Struggles among United States-based manufacturers of solar power-related products have been well documented as at least one significant company in the industry has filed for bankruptcy protection just about every month since last fall amid stiff competition and wavering domestic consumer demand. And, now, news out of Germany looks grim as the Frankfurt-based First Solar announced it would shutter a domestic plant and “idle” four production lines in Malaysia amid the acknowledging that “the European market has deteriorated to the extent that our operations there are no longer economically sustainable.”
However, India clearly is pressing on with its alternative/renewable energy generation platform as a nation, and solar energy appears to be a big part of that. Demand for solar products developed largely in the U.S., Germany, China as well as other smaller Asian nations has skyrocketed in recent months as India struggles to tries to keep up with energy resource needs imposed upon by its surging population and development. To wit, the Jawaharlal Nehru National Solar Mission aims to expand the solar capacity within the country to 20,000 megawatts by the end of this decade, which would translate into generation of 7% of all energy used within India coming via solar means.
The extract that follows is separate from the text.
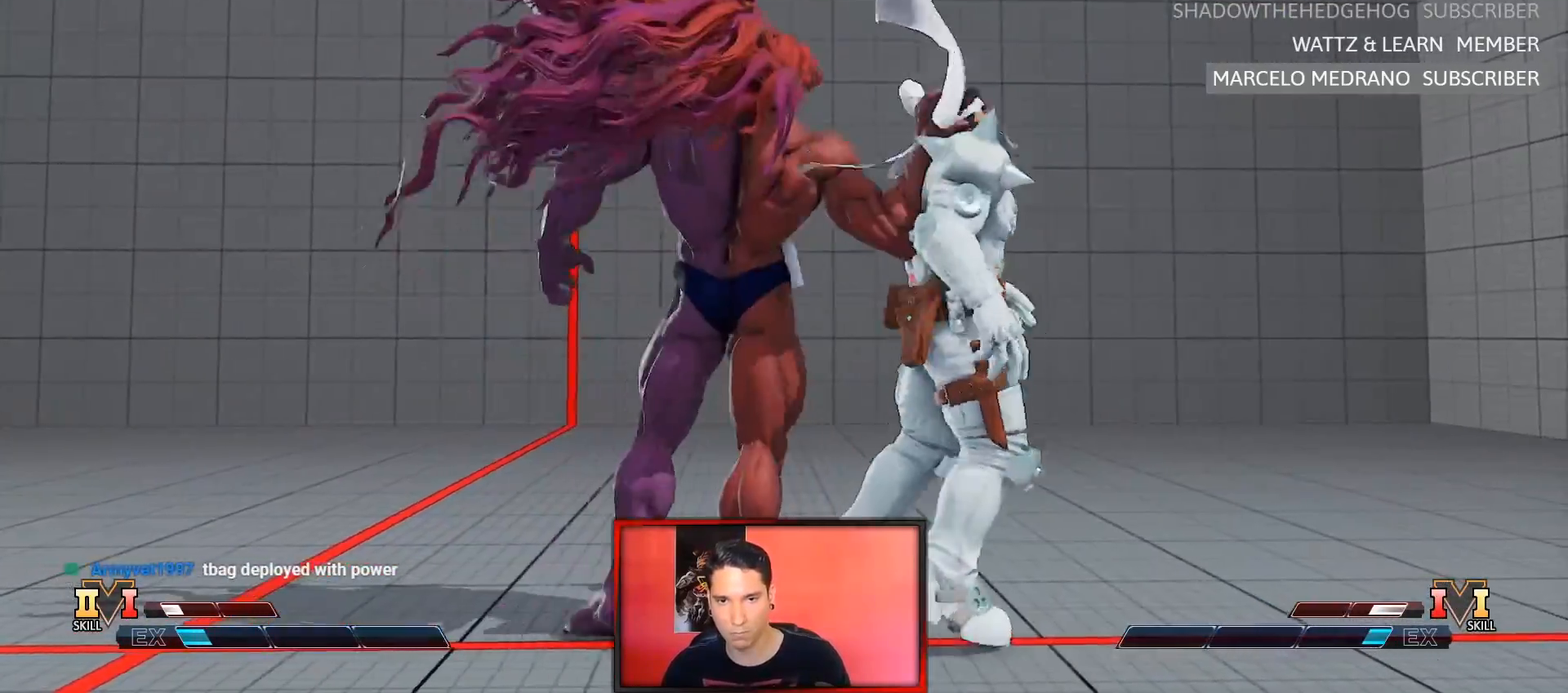
{"buttons": [], "left_stick": "center"}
The latest high-profile Indian solar project, dubbed the “Rajasthan Sun Technique Energy Private Limited” has brought the Indian government and developers together with Reliance Power, a U.S. subsidiary with French ownership, as well as institutional investments from Far East Asia and Holland. Despite its reauthorization beyond this year becoming a political football in the U.S. Congress, the Export-Import Bank of the U.S. approved an $80 million loan this week to facilitate the purchase of products for the project from manufacturing outfits based in eight U.S. states and the District of Columbia. It is the seventh loan venture involving Ex-Im on an India-based solar project.